Displays top 30 word possibilities with weighted scores
WordCloud display for fast visualization of suggested words
Handles and respects punctuation and special characters in user input
The size of data used by language model is 99.8Mb with an average bytes/ngram: 80.5 bytes/ngram; this guarantees fast performance and minimal loading time.
Instructions
The Underlying Algorithm
The model was trained using a random sample of 5% from the HC corpora containing English documents from twitter, blogs and news feeds (descriptive statistics).
Data for each N-gram (range of N = 4 - 1) collection is stored in hash tables (R data.table and spooky.32 for efficiency).

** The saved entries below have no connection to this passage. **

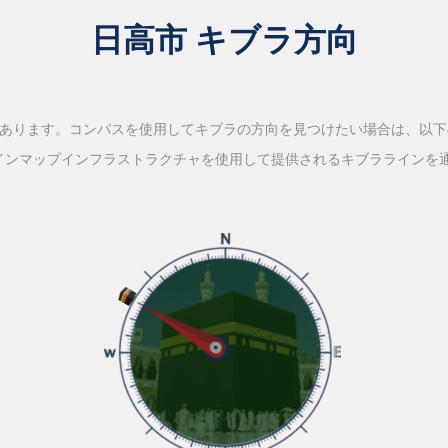
日高市 キブラ方向
があります。コンパスを使用してキブラの方向を見つけたい場合は、以
インマップインフラストラクチャを使用して提供されるキブララインを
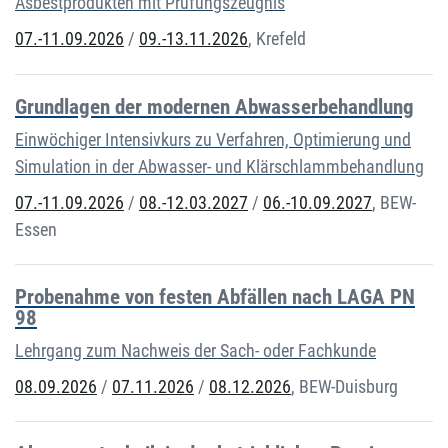
Asbestprodukten mit Prüfungszeugnis
07.-11.09.2026
/
09.-13.11.2026
,
Krefeld
Grundlagen der modernen Abwasserbehandlung
Einwöchiger Intensivkurs zu Verfahren, Optimierung und
Simulation in der Abwasser- und Klärschlammbehandlung
07.-11.09.2026
/
08.-12.03.2027
/
06.-10.09.2027
,
BEW-
Essen
Probenahme von festen Abfällen nach LAGA PN
98
Lehrgang zum Nachweis der Sach- oder Fachkunde
08.09.2026
/
07.11.2026
/
08.12.2026
,
BEW-Duisburg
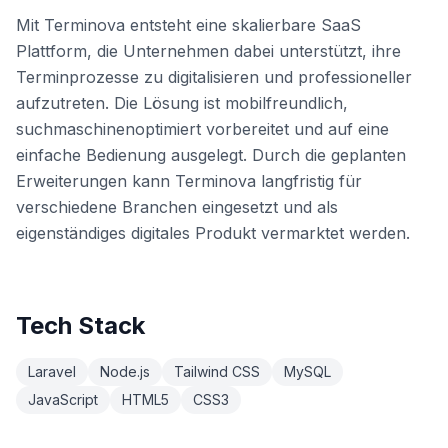
Mit Terminova entsteht eine skalierbare SaaS
Plattform, die Unternehmen dabei unterstützt, ihre
Terminprozesse zu digitalisieren und professioneller
aufzutreten. Die Lösung ist mobilfreundlich,
suchmaschinenoptimiert vorbereitet und auf eine
einfache Bedienung ausgelegt. Durch die geplanten
Erweiterungen kann Terminova langfristig für
verschiedene Branchen eingesetzt und als
eigenständiges digitales Produkt vermarktet werden.
Tech Stack
Laravel
Node.js
Tailwind CSS
MySQL
JavaScript
HTML5
CSS3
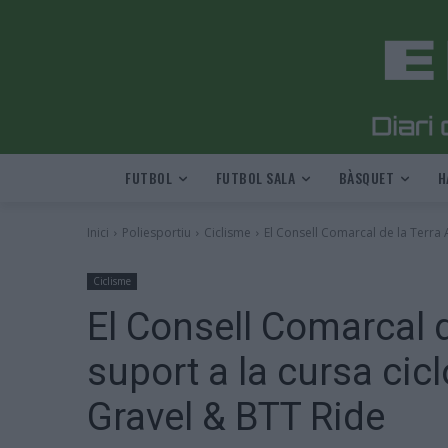
FUTBOL
FUTBOL SALA
BÀSQUET
H
Inici
Poliesportiu
Ciclisme
El Consell Comarcal de la Terra A
Ciclisme
El Consell Comarcal d
suport a la cursa cic
Gravel & BTT Ride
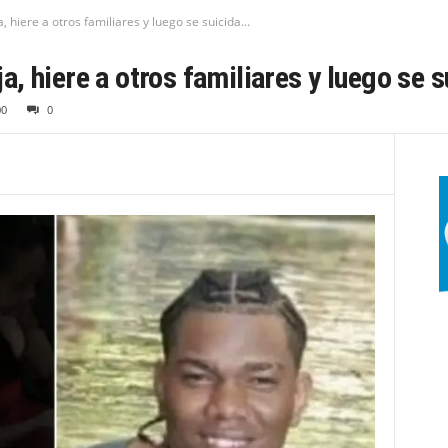
hiere a otros familiares y luego se suicida...
, hiere a otros familiares y luego se s
00
0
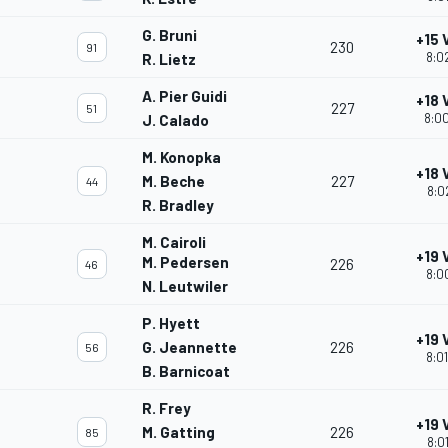
G. Bruni
+15 
230
91
8:02
R. Lietz
A. Pier Guidi
+18 
227
51
8:00
J. Calado
M. Konopka
+18 
M. Beche
227
44
8:0
R. Bradley
M. Cairoli
+19 
M. Pedersen
226
46
8:00
N. Leutwiler
P. Hyett
+19 
G. Jeannette
226
56
8:01
B. Barnicoat
R. Frey
+19 
M. Gatting
226
85
8:01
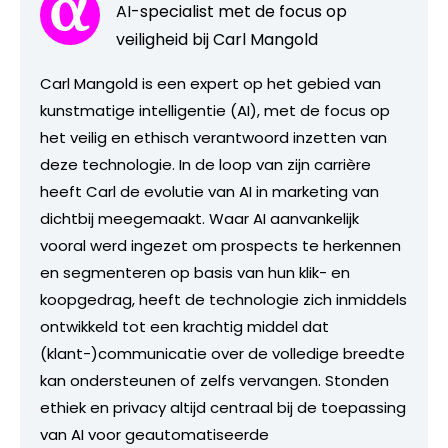
AI-specialist met de focus op
veiligheid bij Carl Mangold
Carl Mangold is een expert op het gebied van
kunstmatige intelligentie (AI), met de focus op
het veilig en ethisch verantwoord inzetten van
deze technologie. In de loop van zijn carrière
heeft Carl de evolutie van AI in marketing van
dichtbij meegemaakt. Waar AI aanvankelijk
vooral werd ingezet om prospects te herkennen
en segmenteren op basis van hun klik- en
koopgedrag, heeft de technologie zich inmiddels
ontwikkeld tot een krachtig middel dat
(klant-)communicatie over de volledige breedte
kan ondersteunen of zelfs vervangen. Stonden
ethiek en privacy altijd centraal bij de toepassing
van AI voor geautomatiseerde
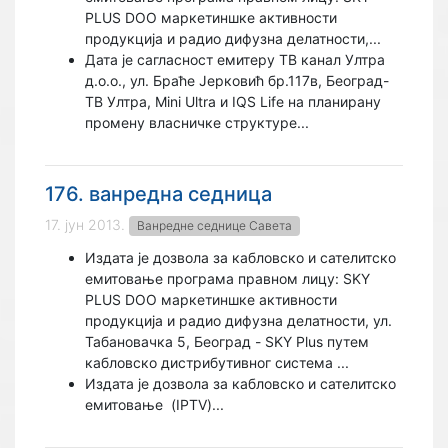
PLUS DOO маркетиншке активности
продукција и радио дифузна делатности,...
Дата је сагласност емитеру ТВ канал Ултра
д.о.о., ул. Браће Јерковић бр.117в, Београд-
ТВ Ултра, Mini Ultra и IQS Life на планирану
промену власничке структуре...
176. ванредна седница
17. јун 2013.
Ванредне седнице Савета
Издата је дозвола за кабловско и сателитско
емитовање програма правном лицу: SKY
PLUS DOO маркетиншке активности
продукција и радио дифузна делатности, ул.
Табановачка 5, Београд - SKY Plus путем
кабловско дистрибутивног система ...
Издата је дозвола за кабловско и сателитско
емитовање
(IPTV)...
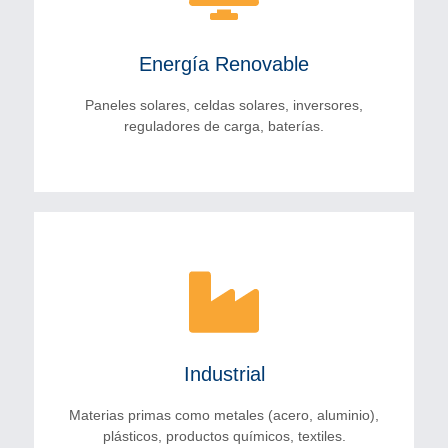
medicamentos, tecnología médica. Productos
biofarmacéuticos, vacunas, productos de cuidado
personal, equipos de diagnóstico.
Energía Renovable
CONTÁCTANOS
Paneles solares, celdas solares, inversores,
reguladores de carga, baterías.
Energía Renovable
Paneles solares, celdas solares, inversores,
reguladores de carga, baterías, turbinas hidráulicas,
sistemas de compuertas, equipos de control, entre
otros.
Industrial
CONTÁCTANOS
Materias primas como metales (acero, aluminio),
plásticos, productos químicos, textiles.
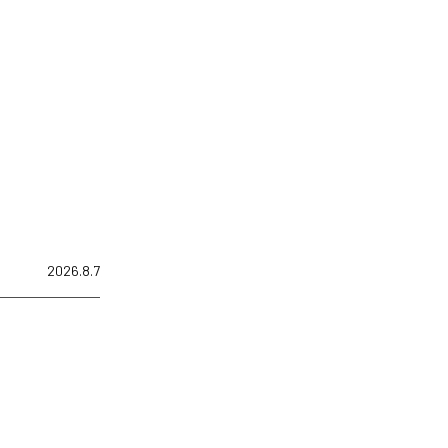
2026.8.7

WordSeer employs a Markov process and is based on a modified “Stupid Backoff” algorithm (Brants 2007). Using all input N-grams (4-grams - 1-grams) it calculates the probability for all the words following that N-gram (MLE). These probabilities are summed across all N-gram collections (1 to k) to obtain a weight (W).
\[ W_{word}=\sum_{n=1}^k(MLE_{word})_{n} \]
Further Exploration
Context information is discarded for n-grams where n > 4.
The average bytes per N-gram can be further decreased by storing unique words as numbers for the higher order M-grams.
Implementation of interpolation (Key-Neisser algorithm) may improve prediction accuracy but decrease performance.
Table of know contractions can allow for their use in the model.